(Records supplied)
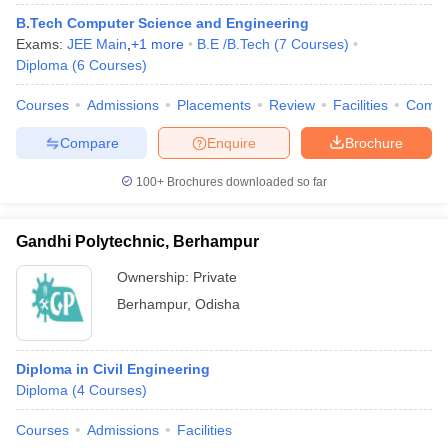
B.Tech Computer Science and Engineering
Exams:
JEE Main
,
+
1
more
B.E /B.Tech
(
7
Courses
)
Diploma
(
6
Courses
)
Courses
Admissions
Placements
Review
Facilities
Comp
Compare
Enquire
Brochure
100+
Brochures downloaded so far
Gandhi Polytechnic, Berhampur
Ownership:
Private
Berhampur
,
Odisha
Diploma in Civil Engineering
Diploma
(
4
Courses
)
Courses
Admissions
Facilities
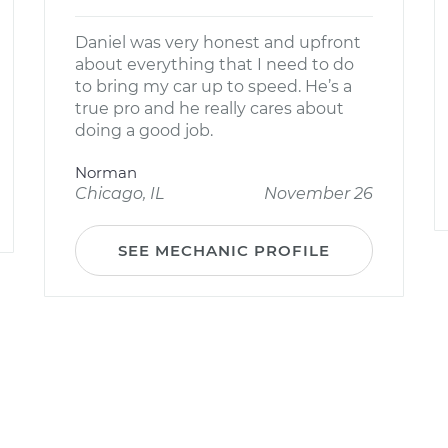
Daniel was very honest and upfront
about everything that I need to do
to bring my car up to speed. He’s a
true pro and he really cares about
doing a good job.
Norman
Chicago, IL
November 26
SEE MECHANIC PROFILE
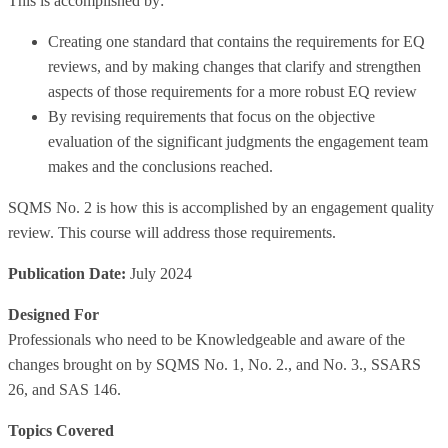
This is accomplished by:
Creating one standard that contains the requirements for EQ
reviews, and by making changes that clarify and strengthen
aspects of those requirements for a more robust EQ review
By revising requirements that focus on the objective
evaluation of the significant judgments the engagement team
makes and the conclusions reached.
SQMS No. 2 is how this is accomplished by an engagement quality
review. This course will address those requirements.
Publication Date:
July 2024
Designed For
Professionals who need to be Knowledgeable and aware of the
changes brought on by SQMS No. 1, No. 2., and No. 3., SSARS
26, and SAS 146.
Topics Covered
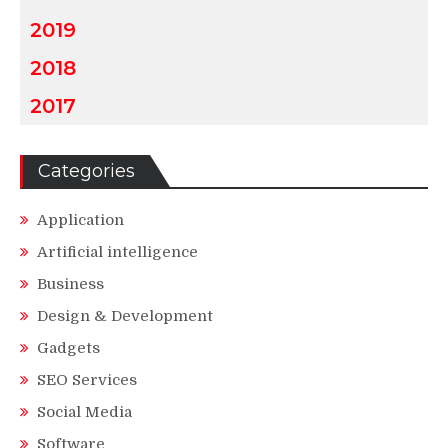
2019
2018
2017
Categories
Application
Artificial intelligence
Business
Design & Development
Gadgets
SEO Services
Social Media
Software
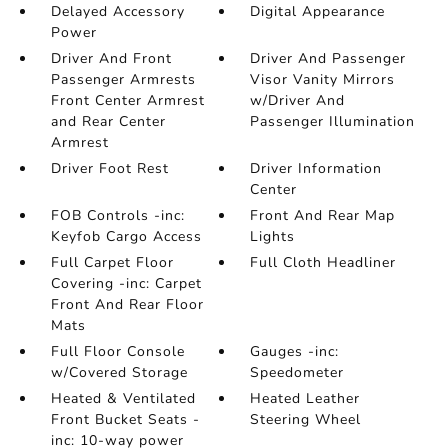
Delayed Accessory
Digital Appearance
Power
Driver And Front
Driver And Passenger
Passenger Armrests
Visor Vanity Mirrors
Front Center Armrest
w/Driver And
and Rear Center
Passenger Illumination
Armrest
Driver Foot Rest
Driver Information
Center
FOB Controls -inc:
Front And Rear Map
Keyfob Cargo Access
Lights
Full Carpet Floor
Full Cloth Headliner
Covering -inc: Carpet
Front And Rear Floor
Mats
Full Floor Console
Gauges -inc:
w/Covered Storage
Speedometer
Heated & Ventilated
Heated Leather
Front Bucket Seats -
Steering Wheel
inc: 10-way power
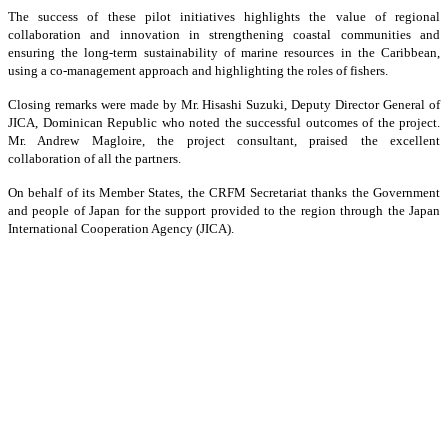
The success of these pilot initiatives highlights the value of regional
collaboration and innovation in strengthening coastal communities and
ensuring the long-term sustainability of marine resources in the Caribbean,
using a co-management approach and highlighting the roles of fishers.
Closing remarks were made by Mr. Hisashi Suzuki, Deputy Director General of
JICA, Dominican Republic who noted the successful outcomes of the project.
Mr. Andrew Magloire, the project consultant, praised the excellent
collaboration of all the partners.
On behalf of its Member States, the CRFM Secretariat thanks the Government
and people of Japan for the support provided to the region through the Japan
International Cooperation Agency (JICA).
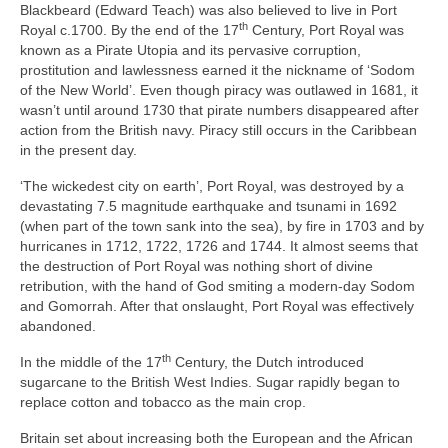
Blackbeard (Edward Teach) was also believed to live in Port
th
Royal c.1700. By the end of the 17
Century, Port Royal was
known as a Pirate Utopia and its pervasive corruption,
prostitution and lawlessness earned it the nickname of ‘Sodom
of the New World’. Even though piracy was outlawed in 1681, it
wasn’t until around 1730 that pirate numbers disappeared after
action from the British navy. Piracy still occurs in the Caribbean
in the present day.
‘The wickedest city on earth’, Port Royal, was destroyed by a
devastating 7.5 magnitude earthquake and tsunami in 1692
(when part of the town sank into the sea), by fire in 1703 and by
hurricanes in 1712, 1722, 1726 and 1744. It almost seems that
the destruction of Port Royal was nothing short of divine
retribution, with the hand of God smiting a modern‑day Sodom
and Gomorrah. After that onslaught, Port Royal was effectively
abandoned.
th
In the middle of the 17
Century, the Dutch introduced
sugarcane to the British West Indies. Sugar rapidly began to
replace cotton and tobacco as the main crop.
Britain set about increasing both the European and the African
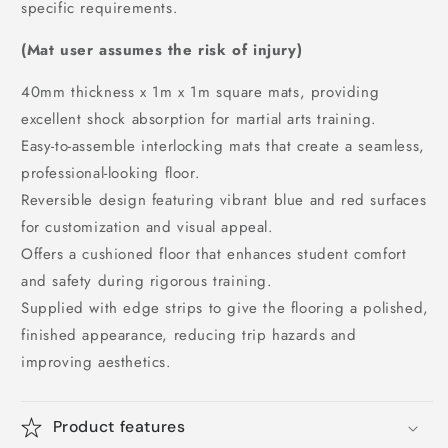
specific requirements.
(Mat user assumes the risk of injury)
40mm thickness x 1m x 1m square mats, providing
excellent shock absorption for martial arts training.
Easy-to-assemble interlocking mats that create a seamless,
professional-looking floor.
Reversible design featuring vibrant blue and red surfaces
for customization and visual appeal.
Offers a cushioned floor that enhances student comfort
and safety during rigorous training.
Supplied with edge strips to give the flooring a polished,
finished appearance, reducing trip hazards and
improving aesthetics.
Product features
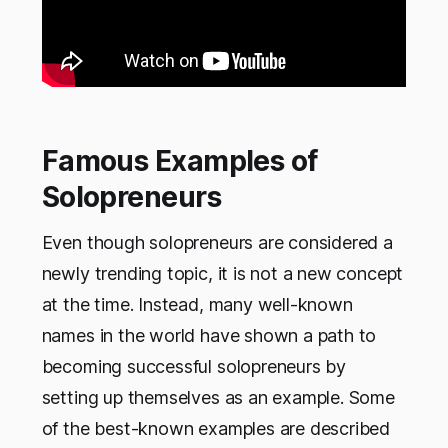
Famous Examples of
Solopreneurs
Even though solopreneurs are considered a
newly trending topic, it is not a new concept
at the time. Instead, many well-known
names in the world have shown a path to
becoming successful solopreneurs by
setting up themselves as an example. Some
of the best-known examples are described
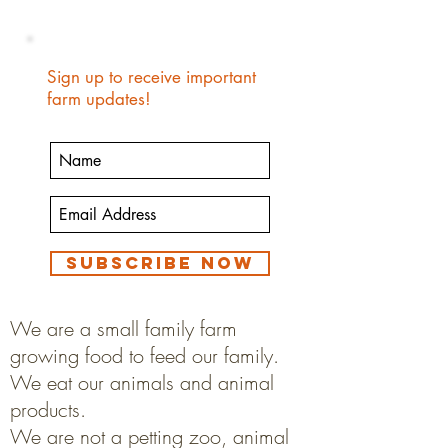
Sign up to receive important
farm updates!
Subscribe Now
We are a small family farm
growing food to feed our family.
We eat our animals and animal
products.
We are not a petting zoo, animal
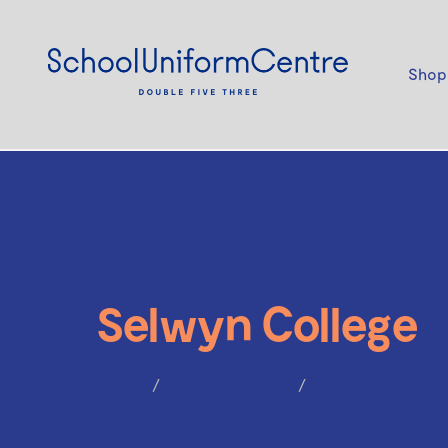
Shop
Selwyn College
Home
Selwyn College
Cardigan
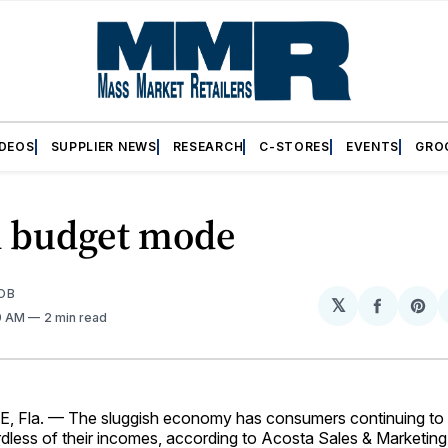
IDEOS
SUPPLIER NEWS
RESEARCH
C-STORES
EVENTS
GRO
in budget mode
OB
𝕏
Share
Sh
19 AM
2 min read
on
on
Facebo
Pin
 Fla. — The sluggish economy has consumers continuing to 
dless of their incomes, according to Acosta Sales & Marketing’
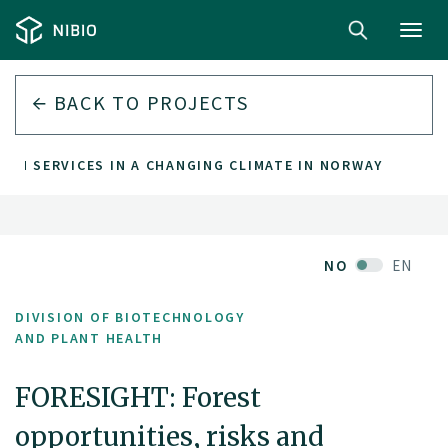
Toggl
navig
BACK TO PROJECTS
TEM SERVICES IN A CHANGING CLIMATE IN NORWAY
NO
EN
DIVISION OF BIOTECHNOLOGY
AND PLANT HEALTH
FORESIGHT: Forest
opportunities, risks and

(Task to carry out) Beginning with the line above that contains "International Cooperation Agency (JICA)." and ending with the line that contains "hurricanes in 1712, 1722, 1726", quote each line exactly, keeping out the pictures.

(Task output)
International Cooperation Agency (JICA).
Blackbeard (Edward Teach) was also believed to live in Port
th
Royal c.1700. By the end of the 17
Century, Port Royal was
known as a Pirate Utopia and its pervasive corruption,
prostitution and lawlessness earned it the nickname of ‘Sodom
of the New World’. Even though piracy was outlawed in 1681, it
wasn’t until around 1730 that pirate numbers disappeared after
action from the British navy. Piracy still occurs in the Caribbean
in the present day.
‘The wickedest city on earth’, Port Royal, was destroyed by a
devastating 7.5 magnitude earthquake and tsunami in 1692
(when part of the town sank into the sea), by fire in 1703 and by
hurricanes in 1712, 1722, 1726 and 1744. It almost seems that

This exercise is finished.